In contrast, the wealthiest ten percent of countrymen hold over 60 percent of total family assets. America’s richest one percent now hold more wealth than America’s entire bottom 90 percent. The last 20 years have witnessed the most colossal amassing of huge fortunes in U.S. history. The nation now boasts more than 400 of billionaires.

Washington Rigged the Economy

Since 1946, the effective federal tax for the richest Americans has fallen by 60 percent. Those benefiting the most from our economy in income and wealth are simply not paying in, in proportion to what they are taking out. Nevertheless, the top priority of Republicans in Washington has been tax cuts for the wealthy and for corporate and financial entities. Their Herculean efforts to restore the Bush income tax cuts for the wealthiest Americans and to repeal an estate tax affecting only the wealthiest two percent underscore the intensity of the ongoing class warfare and linkage between political polarization and economic inequality.
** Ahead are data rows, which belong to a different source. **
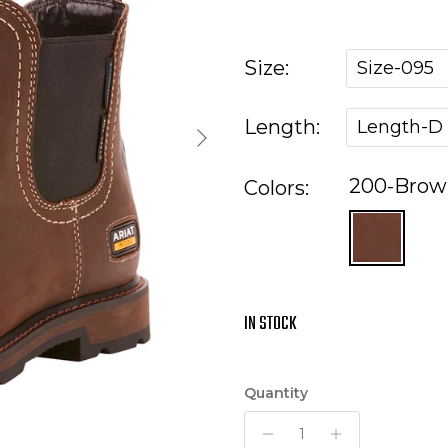
Size:
Size-095
Length:
Length-D
Next
200-Brow
Colors:
IN STOCK
Quantity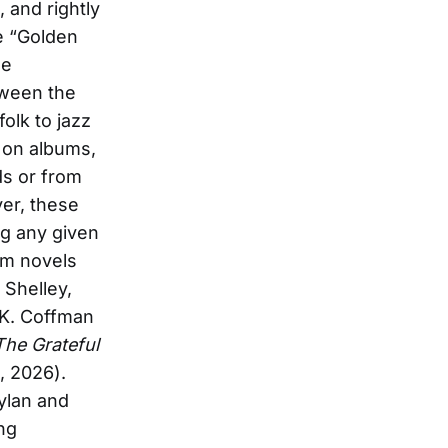
 and rightly
e “Golden
he
tween the
folk to jazz
 on albums,
ds or from
ver, these
ng any given
om novels
 Shelley,
 K. Coffman
The Grateful
, 2026).
Dylan and
ng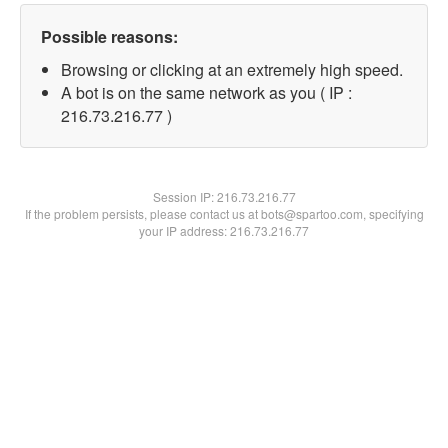
Possible reasons:
Browsing or clicking at an extremely high speed.
A bot is on the same network as you ( IP :
216.73.216.77 )
Session IP:
216.73.216.77
If the problem persists, please contact us at bots@spartoo.com, specifying
your IP address: 216.73.216.77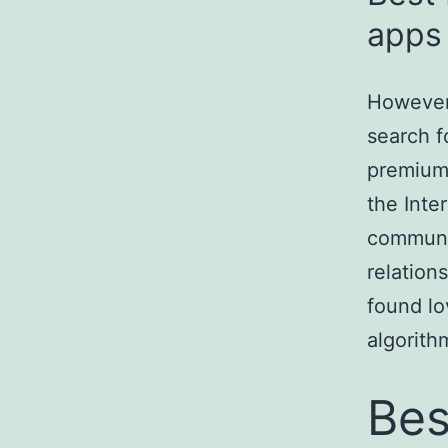
apps 
However,
search f
premium.
the Inte
communit
relation
found lo
algorith
Bes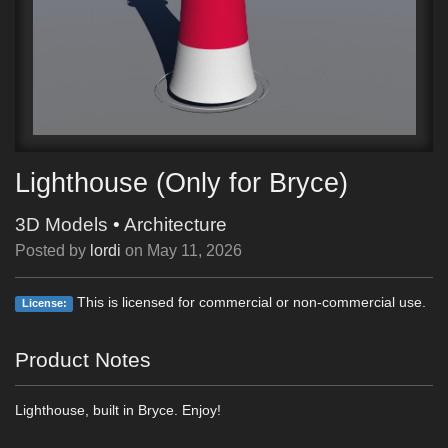
Lighthouse (Only for Bryce)
3D Models
•
Architecture
Posted by
lordi
on
May 11, 2026
This is licensed for commercial or non-commercial use.
License:
Product Notes
Lighthouse, built in Bryce. Enjoy!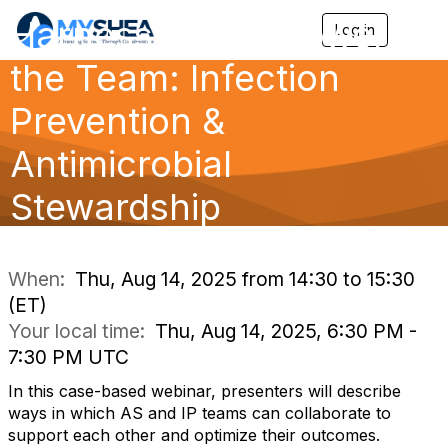
Harnessing the Power of
Log in
T
o
the Team: Infection
g
g
l
Prevention &
e
n
Antimicrobial
a
v
Stewardship
i
g
a
Collaboration
t
i
When:
Thu, Aug 14, 2025 from 14:30 to 15:30
o
(ET)
n
Your local time:
Thu, Aug 14, 2025, 6:30 PM -
7:30 PM UTC
In this case-based webinar, presenters will describe
ways in which AS and IP teams can collaborate to
support each other and optimize their outcomes.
We seem to have degenerated into a form of social Darwinism. The prevailing national economic strategy of Washington has been to make business more profitable and less accountable and to reward the owners, investors and other wealthier Americans, at the expense of the great majority of workers and U.S. households. Workers have fewer countervailing protections. Their representation in Washington has been sold out. Organized labor’s economic clout to win higher wages and benefits is withering away. Businesses and wealthy individuals contribute billions to influence elections, outspending labor unions many times over.

The soaring compensation of senior corporate executives, the increasing number of American millionaires and billionaires, the material excesses of our public and private elites – taken together – have very few precedents in American history. It is reminiscent of the last stages of other great empires. Many of the nation’s elites, including its elected leaders, are unwilling to broach the subjects of inequality and class warfare – the very real struggle for a piece of the American pie. They appear to be asleep to – or purposely ignoring – these realities.

The absence of effective social and economic countervailing forces to address the ominous rise in inequality is increasingly a cause for alarm. Washington can no longer ignore the challenge to spread more equitably the benefits of economic growth – now enjoyed by those at the top – without undermining the economy that supports it. But where is the national debate? How do we hammer out new policies to alleviate the growing economic imbalances in our republic and thereby stem the social unrest that threatens the public landscape? The need is grave and immediate that we re-establish the economic opportunity and prospects for upward mobility that have for 200 years sustained the American dream and served as the bedrock for a stable democratic nation.